Second, section 1.83(a) of the proposal requires that persons engaged in algorithmic trading and registered as such with the Commission must prepare and submit an annual report to the Commission. These persons are required to include in their reports a description of the pre-trade risk controls in place, copies of policies crafted to comply with requirements regarding the testing and development of algorithmic trading systems and how their algorithmic trading systems comply with the Commodity Exchange Act and our regulations, and a certification by their chief executive officer or chief compliance officer that the information in the report is accurate and complete.
I think the current 1.83(a) does not ask registrants for enough information. Now, we don’t want to require each registered algorithmic trader to submit a tome of several thousand pages each year that lays out every arcane factoid about their trading systems. Such a requirement would bury our staff in paper and create significant expense for registrants. Yet, having already asked each registered algorithmic trader to submit an annual report, I believe we should ask for more information in the report. After all, at the point a company has to file an annual report, it should already be doing a comprehensive review of its policies. As a result, asking for one or two more pieces of information to be included in the annual report should not be a substantial additional cost to registrants. I therefore hope that commenters will let us know what additional information registrants should be required to submit in their annual reports. For instance, should we require registrants to submit information about how they train and monitor the staff responsible for handling algorithmic trading or about their order cancellation systems?
Finally, the proposal prohibits designated contract markets (DCMs) from paying market maker incentive program benefits for trades between accounts under common ownership. I think that’s a good change and worthy of being formalized in rule text. These programs serve a critical purpose of encouraging liquidity, but we don’t get increased liquidity by increasing the amount of trades a person does with herself.
However, I wonder whether this prohibition should not go further. Perhaps we should also prohibit DCMs from paying these program benefits for trades in which the benefits are, on a per trade basis, greater than the fees charged by the relevant DCM and affiliated derivatives clearing organization (DCO). Paying benefits for such trades seems tantamount to giving a subsidy to un-economic trades and thereby potentially risks distorting the overall market. I would therefore welcome comments about whether this section is adequate as is or whether we should also prohibit DCMs from giving benefits to such seemingly non-economic trades.

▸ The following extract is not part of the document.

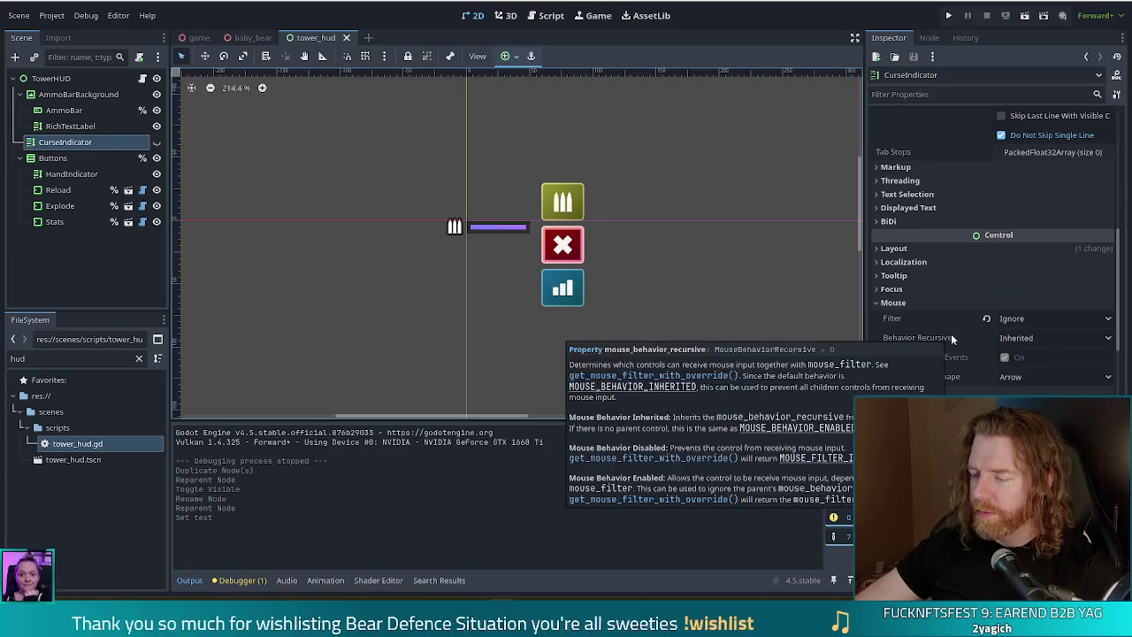
left_click(58, 174)
scroll(931, 326, "down", 5)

In closing, let me stress again that I want this rule to be both effective and workable. No one benefits from rules that work in the abstract but are confusing, impossible to implement as written, or full of gaps that prompt stakeholders to engage in widespread regulatory arbitrage. I believe this automated trading proposal is a commonsense effort at establishing reasonable regulation on a nascent technology, but if there are flaws with it, if it goes too far or not far enough, I want to know that now, before it is finalized. Thank you.